Set task
Which lines in the records below contain the word "right"? Pull out each of them.
## Start Data
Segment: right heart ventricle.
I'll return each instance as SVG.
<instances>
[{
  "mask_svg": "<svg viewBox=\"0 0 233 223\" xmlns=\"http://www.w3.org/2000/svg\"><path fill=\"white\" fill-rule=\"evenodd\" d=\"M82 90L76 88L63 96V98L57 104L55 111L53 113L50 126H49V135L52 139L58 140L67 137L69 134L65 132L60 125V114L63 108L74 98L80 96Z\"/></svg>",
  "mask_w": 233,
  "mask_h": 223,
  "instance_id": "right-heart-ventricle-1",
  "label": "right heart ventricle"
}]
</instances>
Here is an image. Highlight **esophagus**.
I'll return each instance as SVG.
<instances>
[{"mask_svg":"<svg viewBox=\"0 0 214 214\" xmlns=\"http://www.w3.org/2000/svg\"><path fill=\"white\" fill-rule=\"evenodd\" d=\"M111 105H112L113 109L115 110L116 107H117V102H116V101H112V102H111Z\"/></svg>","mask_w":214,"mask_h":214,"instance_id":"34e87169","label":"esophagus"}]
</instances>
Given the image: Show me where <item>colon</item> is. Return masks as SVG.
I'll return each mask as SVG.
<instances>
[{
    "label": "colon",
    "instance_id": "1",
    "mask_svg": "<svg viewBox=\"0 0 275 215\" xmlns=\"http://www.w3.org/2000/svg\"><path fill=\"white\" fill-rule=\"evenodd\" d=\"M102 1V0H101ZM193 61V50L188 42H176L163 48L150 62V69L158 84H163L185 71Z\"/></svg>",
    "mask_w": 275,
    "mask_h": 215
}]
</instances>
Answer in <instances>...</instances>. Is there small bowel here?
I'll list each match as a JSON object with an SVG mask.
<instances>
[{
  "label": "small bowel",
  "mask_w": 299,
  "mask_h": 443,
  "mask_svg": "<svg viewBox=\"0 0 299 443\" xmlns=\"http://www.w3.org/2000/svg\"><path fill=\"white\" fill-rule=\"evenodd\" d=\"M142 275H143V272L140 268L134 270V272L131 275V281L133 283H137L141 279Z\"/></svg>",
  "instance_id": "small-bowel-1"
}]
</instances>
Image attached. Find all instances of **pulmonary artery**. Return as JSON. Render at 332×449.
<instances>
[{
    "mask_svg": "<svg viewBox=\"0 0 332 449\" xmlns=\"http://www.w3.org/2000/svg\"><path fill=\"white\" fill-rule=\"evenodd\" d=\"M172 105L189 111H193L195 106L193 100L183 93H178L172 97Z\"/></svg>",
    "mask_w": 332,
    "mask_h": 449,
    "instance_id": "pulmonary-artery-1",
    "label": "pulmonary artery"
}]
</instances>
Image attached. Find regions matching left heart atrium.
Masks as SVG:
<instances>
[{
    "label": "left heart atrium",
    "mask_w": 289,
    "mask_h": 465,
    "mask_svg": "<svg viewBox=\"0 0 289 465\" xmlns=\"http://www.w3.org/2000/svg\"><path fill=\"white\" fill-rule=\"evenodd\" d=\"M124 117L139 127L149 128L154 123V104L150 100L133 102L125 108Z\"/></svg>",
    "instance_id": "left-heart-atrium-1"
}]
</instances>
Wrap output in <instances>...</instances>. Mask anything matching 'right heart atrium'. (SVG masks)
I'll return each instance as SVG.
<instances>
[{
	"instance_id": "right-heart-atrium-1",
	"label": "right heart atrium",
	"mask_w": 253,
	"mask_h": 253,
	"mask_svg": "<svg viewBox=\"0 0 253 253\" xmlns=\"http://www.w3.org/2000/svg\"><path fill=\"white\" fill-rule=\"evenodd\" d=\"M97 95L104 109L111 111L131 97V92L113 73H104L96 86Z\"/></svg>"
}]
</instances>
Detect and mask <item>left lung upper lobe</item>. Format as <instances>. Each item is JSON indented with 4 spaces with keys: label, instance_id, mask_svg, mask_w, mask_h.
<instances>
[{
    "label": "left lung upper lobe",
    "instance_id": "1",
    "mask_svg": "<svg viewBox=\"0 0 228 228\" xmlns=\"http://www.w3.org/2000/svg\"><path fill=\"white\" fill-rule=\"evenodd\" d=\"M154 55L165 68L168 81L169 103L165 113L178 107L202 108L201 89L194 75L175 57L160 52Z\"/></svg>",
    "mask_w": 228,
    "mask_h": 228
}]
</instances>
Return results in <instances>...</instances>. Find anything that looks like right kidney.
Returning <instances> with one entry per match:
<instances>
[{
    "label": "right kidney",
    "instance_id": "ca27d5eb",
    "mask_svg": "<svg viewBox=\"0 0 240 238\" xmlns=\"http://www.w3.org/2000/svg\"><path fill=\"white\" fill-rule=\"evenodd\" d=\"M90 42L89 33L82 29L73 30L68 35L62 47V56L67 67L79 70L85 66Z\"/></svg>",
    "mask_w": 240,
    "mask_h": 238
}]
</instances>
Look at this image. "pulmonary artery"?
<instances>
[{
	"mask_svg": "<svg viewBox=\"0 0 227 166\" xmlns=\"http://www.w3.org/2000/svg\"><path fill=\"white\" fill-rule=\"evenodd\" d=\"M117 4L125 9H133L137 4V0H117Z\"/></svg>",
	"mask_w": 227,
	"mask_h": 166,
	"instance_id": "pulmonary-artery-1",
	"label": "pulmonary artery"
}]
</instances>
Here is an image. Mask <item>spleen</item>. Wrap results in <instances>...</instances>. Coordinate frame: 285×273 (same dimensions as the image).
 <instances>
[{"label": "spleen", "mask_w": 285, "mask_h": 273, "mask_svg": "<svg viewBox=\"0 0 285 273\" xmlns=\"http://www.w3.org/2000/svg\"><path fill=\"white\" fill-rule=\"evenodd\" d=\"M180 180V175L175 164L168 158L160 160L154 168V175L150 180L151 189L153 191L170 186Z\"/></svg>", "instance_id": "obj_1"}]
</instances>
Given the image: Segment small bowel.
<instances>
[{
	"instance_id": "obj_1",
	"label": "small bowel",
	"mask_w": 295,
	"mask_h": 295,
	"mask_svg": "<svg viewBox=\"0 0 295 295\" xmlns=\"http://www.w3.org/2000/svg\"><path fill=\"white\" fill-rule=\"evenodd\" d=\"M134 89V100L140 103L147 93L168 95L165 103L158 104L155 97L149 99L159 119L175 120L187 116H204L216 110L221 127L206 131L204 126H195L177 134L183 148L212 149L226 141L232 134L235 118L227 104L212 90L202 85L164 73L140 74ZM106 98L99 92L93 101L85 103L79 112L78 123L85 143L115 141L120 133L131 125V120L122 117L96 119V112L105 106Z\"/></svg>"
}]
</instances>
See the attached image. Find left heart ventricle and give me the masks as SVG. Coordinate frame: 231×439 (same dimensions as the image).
## End Data
Finished exercise
Segment: right heart ventricle.
  "instance_id": "right-heart-ventricle-1",
  "label": "right heart ventricle"
Wrap output in <instances>...</instances>. Mask anything matching 'right heart atrium'. (SVG masks)
	"instance_id": "right-heart-atrium-1",
	"label": "right heart atrium",
Return results in <instances>...</instances>. Find anything that looks like right kidney.
    "label": "right kidney",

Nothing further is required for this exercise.